Later he was at it again and I got video of him flying over my property and pictures of him in control of it. Local PD later said, frankly, that they didn't know what they could do about it. So because it's new and rules are pretty loose, there is nothing to protect other private citizens from people like this that get a thrill out of invading other people's privacy.
So here is the jerkweasel trying the land quickly because he noticed me heading over:
(had to use a 630mm adapted lens and a crop to stay on public property to get him, yes it's still blurry because it's a bear handling that lens without a tripod) -
China's Xiaomi shows off new $460 4K camera drone
foggyhill said:muppetry said:
You are incorrect on your assertion and assumptions, at least in the US. You do not own the airspace over your property, and flying over it is not illegal. Interfering with aircraft (including UAS) operations, by jamming or any other means, is illegal. Destruction of a UAS, even if it lands on your property, would constitute criminal damage.
https://en.wikipedia.org/wiki/Air_rights
There is a substantial amount of airspace that you have rights to.
And the fracking first 16 feet above the ground I'm pretty sure is part of it.
If someone flies within 16 feet of the god damn ground, especially repeatedly, they're gone
Once is an accident, many times it is a pattern.
And then they can go to court and argue their point.
I keep good photographic records so they better have all their "i"'s dotted.

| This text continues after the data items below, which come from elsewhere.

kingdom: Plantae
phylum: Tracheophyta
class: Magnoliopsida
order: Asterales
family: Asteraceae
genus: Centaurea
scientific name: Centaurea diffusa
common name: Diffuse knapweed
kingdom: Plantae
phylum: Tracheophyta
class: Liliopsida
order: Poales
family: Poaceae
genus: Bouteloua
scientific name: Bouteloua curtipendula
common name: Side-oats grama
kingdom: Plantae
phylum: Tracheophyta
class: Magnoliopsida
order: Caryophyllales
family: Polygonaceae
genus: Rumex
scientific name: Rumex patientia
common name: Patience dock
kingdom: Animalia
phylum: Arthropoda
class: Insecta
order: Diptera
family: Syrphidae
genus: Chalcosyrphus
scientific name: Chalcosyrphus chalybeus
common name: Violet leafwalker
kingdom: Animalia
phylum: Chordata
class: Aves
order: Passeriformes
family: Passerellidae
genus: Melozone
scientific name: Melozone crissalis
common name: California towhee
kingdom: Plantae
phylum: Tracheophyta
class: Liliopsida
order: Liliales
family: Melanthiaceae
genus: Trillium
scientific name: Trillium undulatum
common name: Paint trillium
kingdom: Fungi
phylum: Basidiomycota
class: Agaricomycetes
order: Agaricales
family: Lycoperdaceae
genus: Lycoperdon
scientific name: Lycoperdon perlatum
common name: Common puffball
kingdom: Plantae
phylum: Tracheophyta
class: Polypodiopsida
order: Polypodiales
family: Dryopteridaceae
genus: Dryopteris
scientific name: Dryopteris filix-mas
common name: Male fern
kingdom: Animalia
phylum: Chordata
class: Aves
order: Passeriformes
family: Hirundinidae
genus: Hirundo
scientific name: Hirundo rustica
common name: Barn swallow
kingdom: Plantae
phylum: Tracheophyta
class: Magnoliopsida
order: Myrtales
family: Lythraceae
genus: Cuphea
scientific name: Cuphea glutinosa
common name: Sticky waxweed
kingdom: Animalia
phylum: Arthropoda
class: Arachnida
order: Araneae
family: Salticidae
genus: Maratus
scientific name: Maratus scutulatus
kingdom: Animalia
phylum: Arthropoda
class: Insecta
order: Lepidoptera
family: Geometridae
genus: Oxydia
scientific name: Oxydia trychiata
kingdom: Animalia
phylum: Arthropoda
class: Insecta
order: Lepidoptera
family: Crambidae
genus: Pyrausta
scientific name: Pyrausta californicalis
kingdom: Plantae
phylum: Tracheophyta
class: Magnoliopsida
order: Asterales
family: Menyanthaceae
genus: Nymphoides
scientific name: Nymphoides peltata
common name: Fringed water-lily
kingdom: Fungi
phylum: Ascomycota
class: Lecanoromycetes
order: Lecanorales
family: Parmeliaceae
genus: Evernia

There is no point quoting sources if you don't understand what they mean. The air space rights that property owners hold entitle them to development above their land, not to shoot down or interfere with aircraft, manned or otherwise. That would be a Federal crime. The act of flying over property is not illegal per se. If it constitutes a nuisance, by virtue of noise, unreasonable invasion of privacy etc., then local nuisance laws may be invoked to require an aircraft operator to cease such operations. But if instead you prefer to seek remedy by breaking Federal laws (interfering with aircraft operations) and/or local laws (criminal damage) yourself then have at it. -
China's Xiaomi shows off new $460 4K camera drone
irnchriz said:sockrolid said:Hey. Kickstarter people.
I'd pay up to $100 for a drone signal-jamming transmitter.
Push the button, signal is jammed, drone operator can't get their now-cliché hover shot.
Note: the jamming signal will only cause momentary loss of directional control, not crashing.
Net effect: drone operator thinks there's a defect and wants their money back (again and again.)
No, you want to perma jam it, then it goes into safe mode and lands. If it lands on your property then it should have never been flying over it legally and I believe you are within your right to jump on it and smash it to smithereens.
You are incorrect on your assertion and assumptions, at least in the US. You do not own the airspace over your property, and flying over it is not illegal. Interfering with aircraft (including UAS) operations, by jamming or any other means, is illegal. Destruction of a UAS, even if it lands on your property, would constitute criminal damage.